The murals were painted by a Vermont native of Bellows Falls named Stephen Belaski.  The oil on canvas paintings each share the same theme of freedom & unity: Ethan Allen (the leader of the Green Mountain Boys during the American Revolution…..NOT the furniture store),  an assembly of mountain fighters, the flogging of a NY land-grabber by Vermont landowners, the freeing of the first slave in Vermont, and Benedict Arnold aboard his ship on Lake Champlain.

Oil painting of freeing the first slave

History

Painted in 1937, these murals — part of an artistic movement inspired during the 1920s and ‘30s — are one project of the more than 200,000 artworks commissioned during the Depression years as part of President Franklin D. Roosevelt’s New Deal. New Dealers believed art should be accessible to all and, according to wpamurals.com, “certain visionary U.S. politicians decided to combine the creativity of the new arts movement with the values of the American people.”
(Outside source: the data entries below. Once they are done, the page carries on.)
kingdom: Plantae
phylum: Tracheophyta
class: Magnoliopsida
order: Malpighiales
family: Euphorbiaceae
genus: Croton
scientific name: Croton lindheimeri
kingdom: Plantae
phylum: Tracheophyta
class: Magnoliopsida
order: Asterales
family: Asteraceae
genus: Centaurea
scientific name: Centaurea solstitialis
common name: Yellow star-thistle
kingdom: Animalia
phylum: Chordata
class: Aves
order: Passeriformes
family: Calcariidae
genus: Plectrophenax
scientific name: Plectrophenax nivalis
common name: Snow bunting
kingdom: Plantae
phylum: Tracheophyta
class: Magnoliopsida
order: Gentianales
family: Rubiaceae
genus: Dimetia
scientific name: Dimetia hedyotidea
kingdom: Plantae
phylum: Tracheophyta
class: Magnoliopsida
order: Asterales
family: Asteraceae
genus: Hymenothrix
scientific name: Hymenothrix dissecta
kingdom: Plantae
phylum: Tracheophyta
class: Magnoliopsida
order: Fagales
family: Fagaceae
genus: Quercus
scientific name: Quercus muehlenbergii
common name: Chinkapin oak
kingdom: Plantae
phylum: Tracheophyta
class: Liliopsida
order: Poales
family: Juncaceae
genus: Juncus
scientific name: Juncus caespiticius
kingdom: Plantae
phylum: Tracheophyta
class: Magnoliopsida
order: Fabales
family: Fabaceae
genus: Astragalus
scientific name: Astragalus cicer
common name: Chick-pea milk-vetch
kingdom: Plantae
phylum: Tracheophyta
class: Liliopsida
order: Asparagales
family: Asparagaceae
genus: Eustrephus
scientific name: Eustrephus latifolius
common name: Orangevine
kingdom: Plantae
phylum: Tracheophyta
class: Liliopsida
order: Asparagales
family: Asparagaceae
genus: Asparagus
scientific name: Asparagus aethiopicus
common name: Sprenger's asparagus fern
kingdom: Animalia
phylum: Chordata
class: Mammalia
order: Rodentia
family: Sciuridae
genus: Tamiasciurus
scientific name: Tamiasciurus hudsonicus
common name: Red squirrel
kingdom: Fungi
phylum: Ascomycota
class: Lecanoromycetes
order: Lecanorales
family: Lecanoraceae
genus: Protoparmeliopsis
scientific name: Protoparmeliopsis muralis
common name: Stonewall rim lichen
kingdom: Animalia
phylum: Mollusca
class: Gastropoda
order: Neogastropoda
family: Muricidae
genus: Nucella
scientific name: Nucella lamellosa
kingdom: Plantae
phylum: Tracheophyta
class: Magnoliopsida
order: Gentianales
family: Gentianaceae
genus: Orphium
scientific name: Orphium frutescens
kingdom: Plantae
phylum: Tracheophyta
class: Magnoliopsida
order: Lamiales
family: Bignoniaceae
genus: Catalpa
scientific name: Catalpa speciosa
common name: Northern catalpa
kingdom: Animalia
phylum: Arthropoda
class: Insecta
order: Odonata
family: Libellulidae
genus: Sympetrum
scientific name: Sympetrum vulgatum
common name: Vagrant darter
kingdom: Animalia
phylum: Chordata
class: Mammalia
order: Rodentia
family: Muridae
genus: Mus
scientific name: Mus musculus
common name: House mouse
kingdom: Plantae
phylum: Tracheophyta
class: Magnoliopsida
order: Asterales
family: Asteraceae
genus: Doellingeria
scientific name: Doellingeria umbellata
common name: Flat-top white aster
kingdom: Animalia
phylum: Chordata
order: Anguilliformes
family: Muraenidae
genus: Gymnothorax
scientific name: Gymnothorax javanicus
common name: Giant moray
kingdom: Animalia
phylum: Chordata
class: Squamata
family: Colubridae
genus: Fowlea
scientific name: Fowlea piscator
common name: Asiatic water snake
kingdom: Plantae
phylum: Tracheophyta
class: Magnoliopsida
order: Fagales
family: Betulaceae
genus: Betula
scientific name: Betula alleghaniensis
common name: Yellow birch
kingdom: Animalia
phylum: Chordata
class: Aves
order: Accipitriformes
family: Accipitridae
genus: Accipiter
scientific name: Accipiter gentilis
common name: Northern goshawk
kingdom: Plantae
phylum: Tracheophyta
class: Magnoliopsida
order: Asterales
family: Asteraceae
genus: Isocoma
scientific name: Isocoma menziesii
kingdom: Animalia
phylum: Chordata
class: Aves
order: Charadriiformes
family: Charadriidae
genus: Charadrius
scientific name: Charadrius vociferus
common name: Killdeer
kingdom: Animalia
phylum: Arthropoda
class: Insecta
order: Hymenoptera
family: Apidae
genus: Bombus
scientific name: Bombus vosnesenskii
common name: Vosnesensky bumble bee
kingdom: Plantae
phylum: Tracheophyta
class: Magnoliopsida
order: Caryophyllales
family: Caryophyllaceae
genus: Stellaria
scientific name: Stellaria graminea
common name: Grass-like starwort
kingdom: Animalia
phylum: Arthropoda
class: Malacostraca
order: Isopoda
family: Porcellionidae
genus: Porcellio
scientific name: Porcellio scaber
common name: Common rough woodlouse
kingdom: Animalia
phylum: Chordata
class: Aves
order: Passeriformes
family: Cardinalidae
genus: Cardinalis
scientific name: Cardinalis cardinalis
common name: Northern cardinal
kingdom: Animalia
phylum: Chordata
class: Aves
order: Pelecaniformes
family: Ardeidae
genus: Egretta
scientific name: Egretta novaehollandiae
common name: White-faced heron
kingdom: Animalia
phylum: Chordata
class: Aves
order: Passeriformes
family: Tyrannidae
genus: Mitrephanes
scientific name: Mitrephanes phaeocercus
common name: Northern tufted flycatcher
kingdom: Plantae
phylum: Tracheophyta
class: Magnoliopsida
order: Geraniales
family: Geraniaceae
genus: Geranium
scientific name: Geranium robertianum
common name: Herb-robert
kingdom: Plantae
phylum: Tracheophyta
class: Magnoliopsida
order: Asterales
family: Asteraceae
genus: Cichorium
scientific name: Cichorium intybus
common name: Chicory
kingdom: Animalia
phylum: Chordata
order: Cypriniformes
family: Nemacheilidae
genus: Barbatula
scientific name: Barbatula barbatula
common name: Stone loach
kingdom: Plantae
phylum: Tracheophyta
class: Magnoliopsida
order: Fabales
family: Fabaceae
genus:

Green mountain boys painting

This sounds beneficial to our current times.  Since we are entering an economic period of uncertainty, I would be delighted to see a similar program employing artists while uplifting spirits along the way.   Murals like the ones proudly displayed in our former post office are a “reminder of a time in our country’s history when dreams were not allowed to be destroyed by economic disaster.”